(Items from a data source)
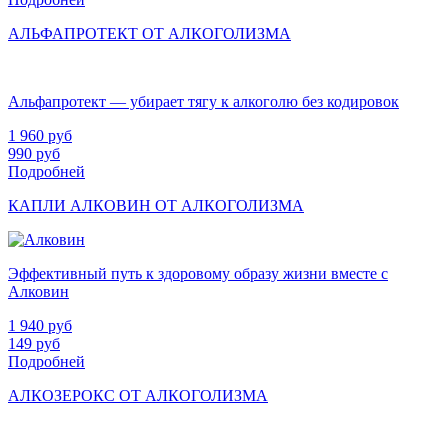
АЛЬФАПРОТЕКТ ОТ АЛКОГОЛИЗМА
Альфапротект — убирает тягу к алкоголю без кодировок
1 960
руб
990
руб
Подробней
КАПЛИ АЛКОВИН ОТ АЛКОГОЛИЗМА
Эффективный путь к здоровому образу жизни вместе с
Алковин
1 940
руб
149
руб
Подробней
АЛКОЗЕРОКС ОТ АЛКОГОЛИЗМА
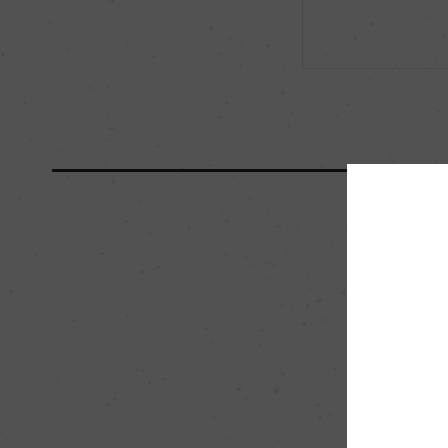
海外ワイン専門誌評価歴
ー
国内ワイン専門誌評価歴
ー
醗酵・熟成
醗酵：ステンレスタ
ロラクティック醗酵
熟成：オーク樽 12カ
及びステンレスタンク
栽培面積
0
樹齢
ー
品質分類・原産地呼称
A.O.C.ポマール 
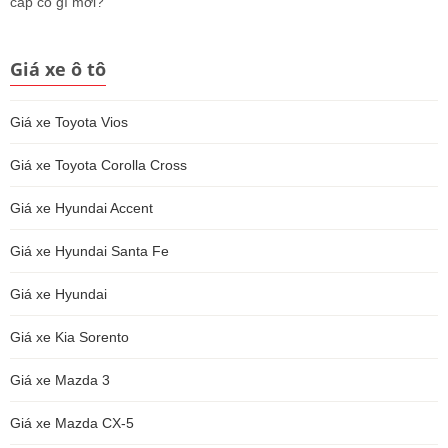
cấp có gì mới?
Giá xe ô tô
Giá xe Toyota Vios
Giá xe Toyota Corolla Cross
Giá xe Hyundai Accent
Giá xe Hyundai Santa Fe
Giá xe Hyundai
Giá xe Kia Sorento
Giá xe Mazda 3
Giá xe Mazda CX-5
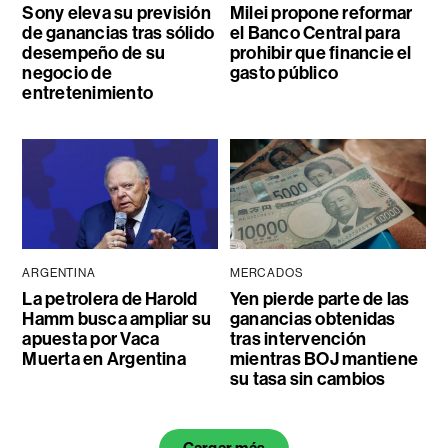
Sony eleva su previsión
Milei propone reformar
de ganancias tras sólido
el Banco Central para
desempeño de su
prohibir que financie el
negocio de
gasto público
entretenimiento
ARGENTINA
MERCADOS
La petrolera de Harold
Yen pierde parte de las
Hamm busca ampliar su
ganancias obtenidas
apuesta por Vaca
tras intervención
Muerta en Argentina
mientras BOJ mantiene
su tasa sin cambios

### What is being asked
Copy the data word for word. Pictures do not go in the copy.

### Your solution
АЛЬФАПРОТЕКТ ОТ АЛКОГОЛИЗМА
Альфапротект — убирает тягу к алкоголю без кодировок
1 960
руб
990
руб
Подробней
КАПЛИ АЛКОВИН ОТ АЛКОГОЛИЗМА
Эффективный путь к здоровому образу жизни вместе с
Алковин
1 940
руб
149
руб
Подробней
АЛКОЗЕРОКС ОТ АЛКОГОЛИЗМА
海外ワイン専門誌評価歴
ー
国内ワイン専門誌評価歴
ー
醗酵・熟成
醗酵：ステンレスタ
ロラクティック醗酵
熟成：オーク樽 12カ
及びステンレスタンク
栽培面積
0
樹齢
ー
品質分類・原産地呼称
A.O.C.ポマール 
cấp có gì mới?
Giá xe ô tô
Giá xe Toyota Vios
Giá xe Toyota Corolla Cross
Giá xe Hyundai Accent
Giá xe Hyundai Santa Fe
Giá xe Hyundai
Giá xe Kia Sorento
Giá xe Mazda 3
Giá xe Mazda CX-5
Sony eleva su previsión
Milei propone reformar
de ganancias tras sólido
el Banco Central para
desempeño de su
prohibir que financie el
negocio de
gasto público
entretenimiento
ARGENTINA
MERCADOS
La petrolera de Harold
Yen pierde parte de las
Hamm busca ampliar su
ganancias obtenidas
apuesta por Vaca
tras intervención
Muerta en Argentina
mientras BOJ mantiene
su tasa sin cambios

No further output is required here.